2019, Installation; 3 printed versions of 1-cent, ½, 5 and 10 Gulden, 5-Roepiah Dutch East Indies Japanese Invasion Money (JIM) banknotes [36,000 print edition], a 19” flat screen monitor, a media player, 2 sets of spotlights with stands.

Work description

The work is an echo of what the artist found during one-month research in Pontianak, West Kalimantan. It draws attention to a lesser-known historical series of roundups and executions from late 1943 to early 1944, events that are collectively known as the Mandor Affair.

The massacre event was at a gold mine in Mandor, 50 miles north of the city of Pontianak. The event nearly wiped out the cream of Pontianak’s elites and middle class in a total of 21,037 people in less than a year. The victims included all of the Malay sultans (Sultan to Pontianak, Sambas, Ketapang, Soekadana, Simbang, Koeboe, Ngabang, Sanggau, Sekadau, Tajan, Singtan, and Mempawa), some twenty-five member of the high aristocracy, intellectuals, party leaders, and merchants from multiple ethnic groups – including ethnic Chinese who constituted the largest number of victims. During the time almost nobody knows what happened with the people who were kidnaped by the Japanese naval officers until the Japanese occupation newspaper, the Borneo Shimbun announced the news in Malay text in July 1944.
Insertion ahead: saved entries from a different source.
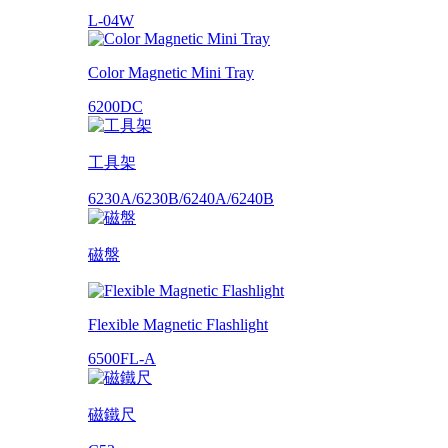
L-04W
Color Magnetic Mini Tray
6200DC
工具架
6230A/6230B/6240A/6240B
磁盤
Flexible Magnetic Flashlight
6500FL-A
磁鐵尺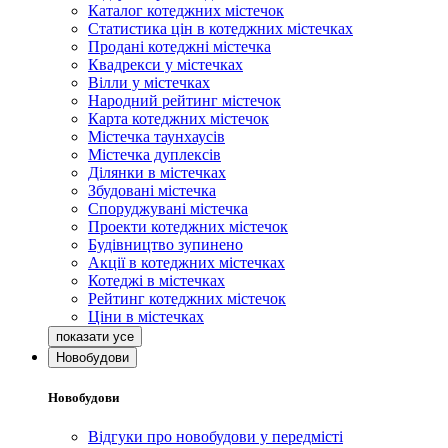
Каталог котеджних містечок
Статистика цін в котеджних містечках
Продані котеджні містечка
Квадрекси у містечках
Вілли у містечках
Народний рейтинг містечок
Карта котеджних містечок
Містечка таунхаусів
Містечка дуплексів
Ділянки в містечках
Збудовані містечка
Споруджувані містечка
Проекти котеджних містечок
Будівництво зупинено
Акції в котеджних містечках
Котеджі в містечках
Рейтинг котеджних містечок
Ціни в містечках
Новобудови
Новобудови
Відгуки про новобудови у передмісті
Experience a sense of obscure, sorrow and distort to the disappearance of the evidence while the artist pursued the research, the work is absorbed in this character. The installation made of an unlimited number of JIM or Japanese Invasion Money banknotes that used in Dutch East Indies (nowadays Indonesia) in 1942-1945 and video work. The banknotes allow us to study the once valued banknotes that combined Japanese design with local characters, hence clearly stated, for example, “De Japansche Regeering Betaalt Aan Toonder” (The Japanese Government Promise To Pay The Bearer On Demand) in cents and Guldens, then “Dai Nippon Teikoku Seiku” (Imperial Japanese Government) in the Roepiah banknotes. The 20% of the entire number of the notes hint the evidence of the event that needs an effort to piece together or find some keyword for further self-exploration.

Under the hill of banknotes lies a video monitor that appears a sign of the mass graves site at Makam Juang Mandor. The video was shot a week after the annually mourning day that happened on the 28th of June 2019. Actually, what visitors can see the massacre is only soil that believes it has covered the remains of victims. While each mass grave is indicated by open-sided wooden shelters.

The clearing where the killing took place was fenced and left as a memorial. There was an inscription on the boulder wrote in the Indonesian language, ”The Massacre Place.” It changed the title in 1975 to ”Place of Mass Burial”. However, the inscription is completely concealed nowadays.